■ **EXERCISE PROMPT**:
Extract every line of the data below, reproducing each one without any change.

* BEGIN INPUT RECORDS *

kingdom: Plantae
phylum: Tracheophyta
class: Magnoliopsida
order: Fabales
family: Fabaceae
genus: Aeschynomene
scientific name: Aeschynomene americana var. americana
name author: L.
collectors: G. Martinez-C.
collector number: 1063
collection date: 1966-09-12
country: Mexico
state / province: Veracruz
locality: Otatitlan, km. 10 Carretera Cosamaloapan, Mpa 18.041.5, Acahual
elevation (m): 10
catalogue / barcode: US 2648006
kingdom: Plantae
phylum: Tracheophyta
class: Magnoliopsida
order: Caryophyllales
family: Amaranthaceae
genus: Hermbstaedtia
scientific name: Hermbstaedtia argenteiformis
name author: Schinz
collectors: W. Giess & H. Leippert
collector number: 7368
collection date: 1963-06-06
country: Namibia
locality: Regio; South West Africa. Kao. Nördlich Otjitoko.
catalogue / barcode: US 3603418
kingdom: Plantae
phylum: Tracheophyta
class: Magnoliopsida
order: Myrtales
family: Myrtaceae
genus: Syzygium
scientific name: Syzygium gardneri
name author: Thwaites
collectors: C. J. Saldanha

* END INPUT RECORDS *

■ **PROBLEM SOLUTION**:
kingdom: Plantae
phylum: Tracheophyta
class: Magnoliopsida
order: Fabales
family: Fabaceae
genus: Aeschynomene
scientific name: Aeschynomene americana var. americana
name author: L.
collectors: G. Martinez-C.
collector number: 1063
collection date: 1966-09-12
country: Mexico
state / province: Veracruz
locality: Otatitlan, km. 10 Carretera Cosamaloapan, Mpa 18.041.5, Acahual
elevation (m): 10
catalogue / barcode: US 2648006
kingdom: Plantae
phylum: Tracheophyta
class: Magnoliopsida
order: Caryophyllales
family: Amaranthaceae
genus: Hermbstaedtia
scientific name: Hermbstaedtia argenteiformis
name author: Schinz
collectors: W. Giess & H. Leippert
collector number: 7368
collection date: 1963-06-06
country: Namibia
locality: Regio; South West Africa. Kao. Nördlich Otjitoko.
catalogue / barcode: US 3603418
kingdom: Plantae
phylum: Tracheophyta
class: Magnoliopsida
order: Myrtales
family: Myrtaceae
genus: Syzygium
scientific name: Syzygium gardneri
name author: Thwaites
collectors: C. J. Saldanha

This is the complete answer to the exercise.